EXERCISE DESCRIPTION:
Make an exact copy of the records, and keep the pictures out of it.

Saved entries:
==*==

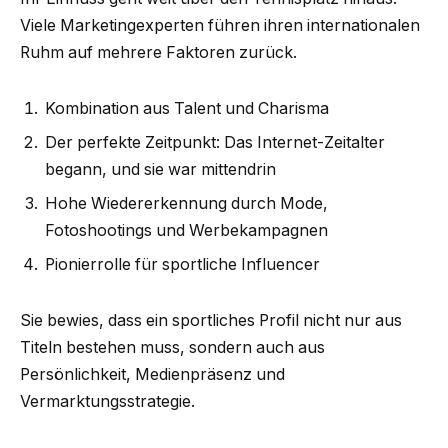
Viele Marketingexperten führen ihren internationalen
Ruhm auf mehrere Faktoren zurück.
Kombination aus Talent und Charisma
Der perfekte Zeitpunkt: Das Internet-Zeitalter
begann, und sie war mittendrin
Hohe Wiedererkennung durch Mode,
Fotoshootings und Werbekampagnen
Pionierrolle für sportliche Influencer
Sie bewies, dass ein sportliches Profil nicht nur aus
Titeln bestehen muss, sondern auch aus
Persönlichkeit, Medienpräsenz und
Vermarktungsstrategie.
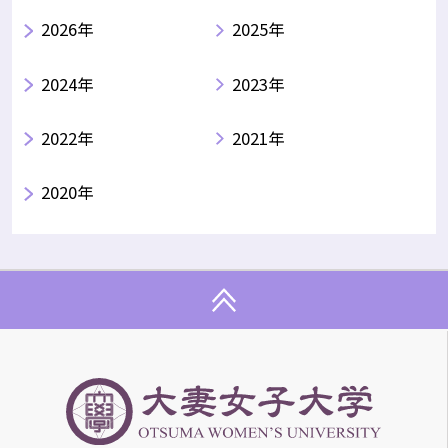
2026年
2025年
2024年
2023年
2022年
2021年
2020年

==*==

WRITTEN RESPONSE:
Viele Marketingexperten führen ihren internationalen
Ruhm auf mehrere Faktoren zurück.
Kombination aus Talent und Charisma
Der perfekte Zeitpunkt: Das Internet-Zeitalter
begann, und sie war mittendrin
Hohe Wiedererkennung durch Mode,
Fotoshootings und Werbekampagnen
Pionierrolle für sportliche Influencer
Sie bewies, dass ein sportliches Profil nicht nur aus
Titeln bestehen muss, sondern auch aus
Persönlichkeit, Medienpräsenz und
Vermarktungsstrategie.
2026年
2025年
2024年
2023年
2022年
2021年
2020年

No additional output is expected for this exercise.